Perlu perhatian pada daerah hulu, tengah, hilir dan daerah tangkapan airnya di hulu.
Untuk mengetahui suatu DAS disebut baik atau sehat, perlu dipahami parameter ilmiah para ahli yang telah diuji kesahihnya dan dituangkan dalam regulasi dan peraturan perundangan.
DAS yang dapat mengakibatkan banjir atau kekeringan apabila rasio (perbandingan) debit air maksimun pada musim hujan dan debit air minimum pada musim kemarau angkanya lebih besar 40.

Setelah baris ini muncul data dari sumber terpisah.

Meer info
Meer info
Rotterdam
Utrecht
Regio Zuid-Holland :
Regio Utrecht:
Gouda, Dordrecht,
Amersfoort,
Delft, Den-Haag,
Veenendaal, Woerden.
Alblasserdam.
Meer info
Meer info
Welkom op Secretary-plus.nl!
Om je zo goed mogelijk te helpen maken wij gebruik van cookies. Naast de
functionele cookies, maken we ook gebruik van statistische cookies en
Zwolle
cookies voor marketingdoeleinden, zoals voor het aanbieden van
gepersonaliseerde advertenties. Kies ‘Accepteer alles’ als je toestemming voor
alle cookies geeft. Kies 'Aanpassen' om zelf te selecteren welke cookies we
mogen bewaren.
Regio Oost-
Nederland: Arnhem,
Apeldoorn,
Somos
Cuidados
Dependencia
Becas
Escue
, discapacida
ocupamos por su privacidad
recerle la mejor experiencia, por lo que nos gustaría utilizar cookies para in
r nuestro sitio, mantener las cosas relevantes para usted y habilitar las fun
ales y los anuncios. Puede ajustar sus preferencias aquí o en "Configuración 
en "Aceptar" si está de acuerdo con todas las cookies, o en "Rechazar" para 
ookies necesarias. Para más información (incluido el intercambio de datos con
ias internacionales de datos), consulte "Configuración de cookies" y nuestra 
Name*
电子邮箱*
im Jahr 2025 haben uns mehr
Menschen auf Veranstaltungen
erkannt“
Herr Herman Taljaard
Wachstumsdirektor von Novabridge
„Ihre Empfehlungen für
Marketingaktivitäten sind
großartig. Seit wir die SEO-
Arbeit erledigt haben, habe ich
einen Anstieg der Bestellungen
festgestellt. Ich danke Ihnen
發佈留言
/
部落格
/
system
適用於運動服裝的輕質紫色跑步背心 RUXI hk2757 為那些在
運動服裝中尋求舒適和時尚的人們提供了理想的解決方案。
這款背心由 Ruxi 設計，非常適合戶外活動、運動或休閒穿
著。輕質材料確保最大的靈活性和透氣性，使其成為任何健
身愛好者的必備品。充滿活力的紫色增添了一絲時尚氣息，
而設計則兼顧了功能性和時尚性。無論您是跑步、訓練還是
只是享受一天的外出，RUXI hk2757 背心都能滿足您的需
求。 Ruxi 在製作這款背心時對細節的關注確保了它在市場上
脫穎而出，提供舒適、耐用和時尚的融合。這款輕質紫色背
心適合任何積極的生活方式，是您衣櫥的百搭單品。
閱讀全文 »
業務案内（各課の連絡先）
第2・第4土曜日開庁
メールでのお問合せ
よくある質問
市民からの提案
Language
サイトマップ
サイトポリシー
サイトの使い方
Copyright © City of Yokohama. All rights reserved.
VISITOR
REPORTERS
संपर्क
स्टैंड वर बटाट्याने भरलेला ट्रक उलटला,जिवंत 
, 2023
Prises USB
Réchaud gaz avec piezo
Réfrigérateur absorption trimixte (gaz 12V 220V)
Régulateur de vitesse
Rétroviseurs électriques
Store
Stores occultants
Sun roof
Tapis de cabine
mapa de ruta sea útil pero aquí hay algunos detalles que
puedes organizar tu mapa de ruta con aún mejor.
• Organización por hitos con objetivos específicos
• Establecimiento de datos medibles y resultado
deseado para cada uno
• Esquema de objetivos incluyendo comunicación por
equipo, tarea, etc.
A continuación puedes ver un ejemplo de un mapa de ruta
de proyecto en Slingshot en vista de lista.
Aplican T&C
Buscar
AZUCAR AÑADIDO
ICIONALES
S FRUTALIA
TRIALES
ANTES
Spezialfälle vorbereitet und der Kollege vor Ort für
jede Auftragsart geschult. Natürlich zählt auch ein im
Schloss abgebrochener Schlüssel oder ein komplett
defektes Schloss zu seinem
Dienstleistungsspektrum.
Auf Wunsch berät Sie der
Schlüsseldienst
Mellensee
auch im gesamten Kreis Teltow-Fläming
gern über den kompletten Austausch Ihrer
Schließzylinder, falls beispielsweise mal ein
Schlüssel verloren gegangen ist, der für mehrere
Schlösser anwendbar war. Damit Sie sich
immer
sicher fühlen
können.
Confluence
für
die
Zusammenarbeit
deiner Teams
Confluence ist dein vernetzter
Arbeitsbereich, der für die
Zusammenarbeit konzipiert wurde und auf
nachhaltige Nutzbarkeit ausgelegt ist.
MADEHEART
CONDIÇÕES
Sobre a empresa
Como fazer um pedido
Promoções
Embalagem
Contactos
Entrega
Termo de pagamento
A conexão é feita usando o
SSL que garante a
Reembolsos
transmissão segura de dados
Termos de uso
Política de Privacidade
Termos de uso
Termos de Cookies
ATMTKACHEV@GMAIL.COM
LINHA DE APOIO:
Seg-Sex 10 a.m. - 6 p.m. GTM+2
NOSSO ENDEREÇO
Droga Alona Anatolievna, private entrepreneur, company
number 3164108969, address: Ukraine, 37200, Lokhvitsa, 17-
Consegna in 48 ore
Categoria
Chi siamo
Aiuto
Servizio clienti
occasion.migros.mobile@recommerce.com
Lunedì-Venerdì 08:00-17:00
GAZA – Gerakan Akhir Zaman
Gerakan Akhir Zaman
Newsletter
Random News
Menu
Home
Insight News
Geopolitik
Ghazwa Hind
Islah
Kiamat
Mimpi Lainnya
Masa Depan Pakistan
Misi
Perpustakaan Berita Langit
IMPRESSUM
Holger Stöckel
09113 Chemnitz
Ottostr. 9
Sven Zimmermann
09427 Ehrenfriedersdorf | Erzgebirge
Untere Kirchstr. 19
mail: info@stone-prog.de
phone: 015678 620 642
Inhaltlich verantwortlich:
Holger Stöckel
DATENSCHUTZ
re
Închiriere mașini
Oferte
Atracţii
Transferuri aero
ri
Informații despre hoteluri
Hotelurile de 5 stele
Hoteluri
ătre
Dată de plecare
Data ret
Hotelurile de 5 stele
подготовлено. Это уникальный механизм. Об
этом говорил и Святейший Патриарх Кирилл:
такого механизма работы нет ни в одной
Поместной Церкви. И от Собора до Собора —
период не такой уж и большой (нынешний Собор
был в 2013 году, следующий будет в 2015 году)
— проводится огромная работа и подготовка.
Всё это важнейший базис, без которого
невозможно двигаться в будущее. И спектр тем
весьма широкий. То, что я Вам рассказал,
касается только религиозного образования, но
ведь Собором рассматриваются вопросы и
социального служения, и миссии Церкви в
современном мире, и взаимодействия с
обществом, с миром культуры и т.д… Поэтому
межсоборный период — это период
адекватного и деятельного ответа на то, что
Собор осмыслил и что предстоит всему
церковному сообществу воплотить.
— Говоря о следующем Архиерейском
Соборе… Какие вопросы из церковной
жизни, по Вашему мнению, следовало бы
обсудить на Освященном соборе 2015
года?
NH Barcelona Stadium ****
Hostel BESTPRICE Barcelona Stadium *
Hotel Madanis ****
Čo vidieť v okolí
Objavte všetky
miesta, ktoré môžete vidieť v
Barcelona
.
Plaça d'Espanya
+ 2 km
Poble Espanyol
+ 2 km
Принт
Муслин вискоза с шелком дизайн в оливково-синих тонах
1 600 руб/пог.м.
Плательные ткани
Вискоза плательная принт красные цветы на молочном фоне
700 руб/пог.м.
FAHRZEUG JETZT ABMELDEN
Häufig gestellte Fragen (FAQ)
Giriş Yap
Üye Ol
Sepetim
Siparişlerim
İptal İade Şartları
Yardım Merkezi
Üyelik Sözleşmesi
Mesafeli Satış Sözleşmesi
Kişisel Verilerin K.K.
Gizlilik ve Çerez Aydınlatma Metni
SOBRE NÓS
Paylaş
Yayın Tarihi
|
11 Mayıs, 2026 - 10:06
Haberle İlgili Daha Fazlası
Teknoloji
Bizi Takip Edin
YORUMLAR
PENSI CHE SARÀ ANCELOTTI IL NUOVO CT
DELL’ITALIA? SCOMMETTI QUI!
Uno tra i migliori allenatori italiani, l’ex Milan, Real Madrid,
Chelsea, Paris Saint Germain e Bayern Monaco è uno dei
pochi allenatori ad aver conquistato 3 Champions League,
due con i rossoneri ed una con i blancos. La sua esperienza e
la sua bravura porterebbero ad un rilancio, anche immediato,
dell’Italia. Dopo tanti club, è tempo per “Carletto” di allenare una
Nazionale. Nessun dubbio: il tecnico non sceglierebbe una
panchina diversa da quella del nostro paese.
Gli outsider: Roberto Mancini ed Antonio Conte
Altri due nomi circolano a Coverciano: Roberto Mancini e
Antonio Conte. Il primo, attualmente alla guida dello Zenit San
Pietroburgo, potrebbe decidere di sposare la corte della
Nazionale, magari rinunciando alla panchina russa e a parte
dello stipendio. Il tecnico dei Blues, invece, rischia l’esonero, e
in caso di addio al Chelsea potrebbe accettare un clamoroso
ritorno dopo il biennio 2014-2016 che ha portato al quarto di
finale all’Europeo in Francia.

Sementara itu, dalam UU no. 41/1999 tentang kehutanan pasal 18 ayat (2) yang disempurnakan melalui UU Cipta Kerja tahun 2020 bidang kehutanan menegaskan bahwa kawasan hutan yang dipertahankan untuk kecukupan luas kawasan hutan dan penutupan hutan (forest coverage) secara minimal dari luas DAS dan atau pulau dengan sebaran yang proporsional berdasarkan biogeofisik; daya dukung dan daya tampung lingkungan; karakteristik DAS; dan keragaman flora dan faunanya.
DAS hulu Ciliwung merupakan Kawasan Strategis Nasional dan sekaligus sebagai kawasan lindung. Penetapan ini tertuang dalam PP No. 26/2008 tentang Rencana Tata Ruang Nasional.
Kawasan lindung (selain kawasan bergambut dan kawasan resapan air) yang memberikan perlindungan terhadap kawasan di bawahnya adalah kawasan hutan lindung.